Re: [LSF/MM/BPF TOPIC] Measuring limits and enhancing buffered IO

Linus Torvalds <torvalds@xxxxxxxxxxxxxxxxxxxx> · Sat, 24 Feb 2024 15:40:48 -0800

On Sat, 24 Feb 2024 at 14:58, Chris Mason <clm@xxxxxxxx> wrote:
>
> For teams that really more control over dirty pages with existing APIs,
> I've suggested using sync_file_range periodically.  It seems to work
> pretty well, and they can adjust the sizes and frequency as needed.

Yes. I've written code like that myself.

That said, that is also fairly close to what the write-behind patches
I pointed at did.

One issue (and maybe that was what killed that write-behind patch) is
that there are *other* benchmarks that are actually slightly more
realistic that do things like "untar a tar-file, do something with it,
and them 'rm -rf' it all again".

And *those* benchmarks behave best when the IO is never ever actually
done at all.
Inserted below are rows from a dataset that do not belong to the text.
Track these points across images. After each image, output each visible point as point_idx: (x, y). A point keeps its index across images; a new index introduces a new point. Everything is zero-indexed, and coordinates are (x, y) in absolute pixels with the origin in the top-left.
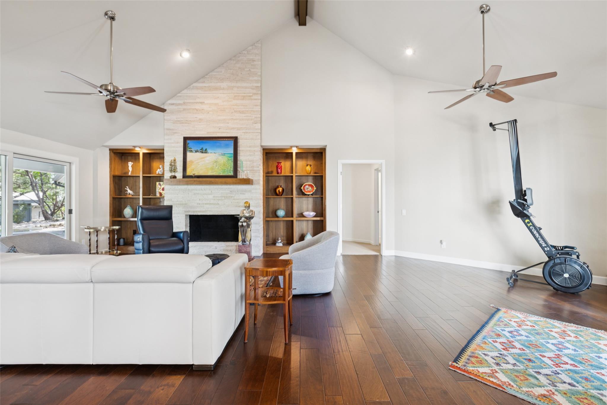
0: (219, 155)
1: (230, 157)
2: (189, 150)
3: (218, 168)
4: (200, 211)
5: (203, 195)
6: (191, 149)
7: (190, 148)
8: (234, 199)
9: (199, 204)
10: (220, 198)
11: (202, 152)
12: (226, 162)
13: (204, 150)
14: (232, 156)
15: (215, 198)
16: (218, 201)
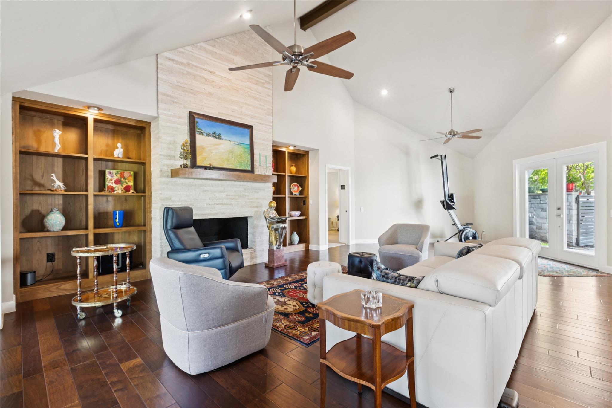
0: (235, 144)
1: (246, 148)
2: (199, 132)
3: (234, 160)
4: (210, 214)
5: (214, 193)
6: (201, 130)
7: (199, 129)
8: (249, 198)
9: (210, 204)
10: (234, 197)
11: (215, 137)
12: (243, 154)
13: (218, 135)
14: (248, 148)
15: (227, 197)
16: (231, 201)
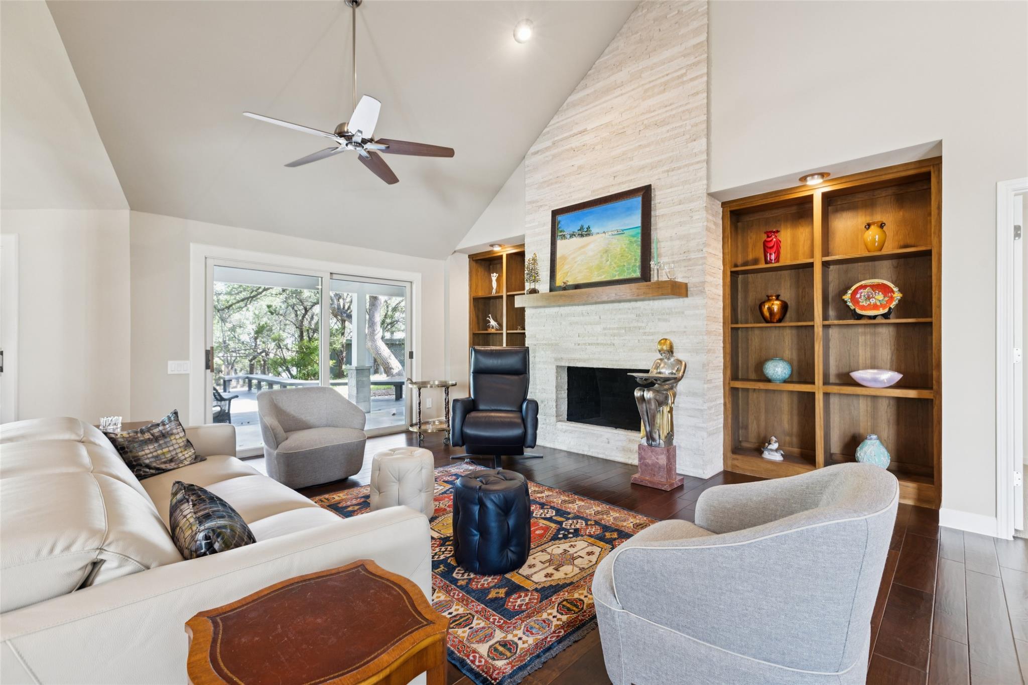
0: (612, 235)
1: (633, 236)
2: (561, 235)
3: (611, 264)
4: (579, 360)
5: (585, 326)
6: (564, 231)
7: (561, 231)
8: (645, 333)
9: (579, 345)
10: (616, 331)
11: (582, 236)
12: (626, 249)
13: (585, 230)
14: (638, 233)
15: (606, 331)
16: (612, 338)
And unlike the "write a terabyte with random IO", those
benchmarks actually approximate a few somewhat real loads (I'm not
claiming they are good, but the "create files, do something, then
remove them" pattern at least _exists_ in real life).

For things like block device write for a 'mkfs' run, the whole "this
file may be deleted soon, so let's not even start the write in the
first place" behavior doesn't exist, of course. Starting writeback
much more aggressively for those is probably not a bad idea.
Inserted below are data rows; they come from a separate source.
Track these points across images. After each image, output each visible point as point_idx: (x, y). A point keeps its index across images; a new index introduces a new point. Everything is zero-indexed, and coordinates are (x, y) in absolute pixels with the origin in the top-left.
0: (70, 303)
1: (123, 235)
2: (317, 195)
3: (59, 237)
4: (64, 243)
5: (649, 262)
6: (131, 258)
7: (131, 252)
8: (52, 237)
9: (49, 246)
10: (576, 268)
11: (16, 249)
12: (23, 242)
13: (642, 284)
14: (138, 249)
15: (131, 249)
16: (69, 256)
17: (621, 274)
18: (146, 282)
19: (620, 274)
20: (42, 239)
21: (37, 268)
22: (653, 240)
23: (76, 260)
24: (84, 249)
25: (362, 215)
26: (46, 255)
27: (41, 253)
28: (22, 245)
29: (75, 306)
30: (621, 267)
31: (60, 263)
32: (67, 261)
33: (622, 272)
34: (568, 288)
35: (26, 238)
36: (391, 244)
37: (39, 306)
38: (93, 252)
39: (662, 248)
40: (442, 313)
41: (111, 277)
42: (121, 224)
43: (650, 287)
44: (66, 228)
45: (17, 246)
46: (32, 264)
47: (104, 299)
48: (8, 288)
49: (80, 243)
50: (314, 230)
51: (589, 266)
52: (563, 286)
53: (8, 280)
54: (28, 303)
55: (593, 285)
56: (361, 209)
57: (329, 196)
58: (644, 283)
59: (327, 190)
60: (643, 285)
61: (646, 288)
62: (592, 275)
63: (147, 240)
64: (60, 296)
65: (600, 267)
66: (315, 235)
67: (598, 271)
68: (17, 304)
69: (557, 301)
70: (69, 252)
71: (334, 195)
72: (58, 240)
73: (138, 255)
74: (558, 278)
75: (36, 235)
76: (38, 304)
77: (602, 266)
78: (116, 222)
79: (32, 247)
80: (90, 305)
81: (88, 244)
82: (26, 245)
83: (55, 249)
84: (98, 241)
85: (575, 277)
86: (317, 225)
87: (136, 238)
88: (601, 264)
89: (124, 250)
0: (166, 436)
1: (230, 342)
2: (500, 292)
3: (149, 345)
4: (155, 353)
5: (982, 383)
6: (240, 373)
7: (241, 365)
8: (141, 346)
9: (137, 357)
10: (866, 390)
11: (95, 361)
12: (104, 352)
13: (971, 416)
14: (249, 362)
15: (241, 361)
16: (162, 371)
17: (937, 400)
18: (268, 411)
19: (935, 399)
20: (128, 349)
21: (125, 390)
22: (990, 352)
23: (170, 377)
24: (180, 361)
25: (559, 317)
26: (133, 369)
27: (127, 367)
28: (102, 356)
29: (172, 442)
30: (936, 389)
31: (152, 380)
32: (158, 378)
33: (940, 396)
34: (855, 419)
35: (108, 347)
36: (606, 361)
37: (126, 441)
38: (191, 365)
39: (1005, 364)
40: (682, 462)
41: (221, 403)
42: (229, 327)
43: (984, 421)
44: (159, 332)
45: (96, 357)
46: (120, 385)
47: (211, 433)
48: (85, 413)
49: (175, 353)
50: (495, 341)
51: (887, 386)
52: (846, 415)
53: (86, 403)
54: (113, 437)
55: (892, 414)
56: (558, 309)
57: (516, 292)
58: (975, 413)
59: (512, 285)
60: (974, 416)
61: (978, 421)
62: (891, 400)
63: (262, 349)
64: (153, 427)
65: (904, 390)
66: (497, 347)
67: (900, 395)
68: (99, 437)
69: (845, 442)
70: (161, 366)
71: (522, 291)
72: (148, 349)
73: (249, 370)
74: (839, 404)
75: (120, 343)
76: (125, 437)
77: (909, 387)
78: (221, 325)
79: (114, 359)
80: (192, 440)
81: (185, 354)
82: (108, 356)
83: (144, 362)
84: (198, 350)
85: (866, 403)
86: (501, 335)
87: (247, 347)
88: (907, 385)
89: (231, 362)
> From time to time, our random crud that maintains the system will need a
> lot of memory and kswapd will saturate a core, but this tends to resolve
> itself after 10-20 seconds.  Our ultra sensitive workloads would
> complain, but they manage the page cache more explicitly to avoid these
> situations.

You can see these things with slow USB devices with much more obvious
results. Including long spikes of total inactivity if some system
piece ends up doing a "sync" for some reason. It happens. It's very
annoying.

My gut feel is that it happens a lot less these days than it used to,
but I suspect that's at least partly because I don't see the slow USB
devices very much any more.

> Ignoring widly slow devices, the dirty limits seem to work well enough
> on both big and small systems that I haven't needed to investigate
> issues there as often.

One particular problem point used to be backing devices with wildly
different IO throughput, because I think the speed heuristics don't
necessarily always work all that well at least initially.

And things like that may partly explain your "filesystems work better
than block devices".  It doesn't necessarily have to be about
filesystems vs block devices per se, and be instead about things like
"on a filesystem, the bdi throughput numbers have had time to
stabilize".

In contrast, a benchmark that uses soem other random device that
doesn't look like a regular disk (whether it's really slow like a bad
USB device, or really fast like pmem), you might see more issues. And
I wouldn't be in the least surprised if that is part of the situation
Luis sees.

              Linus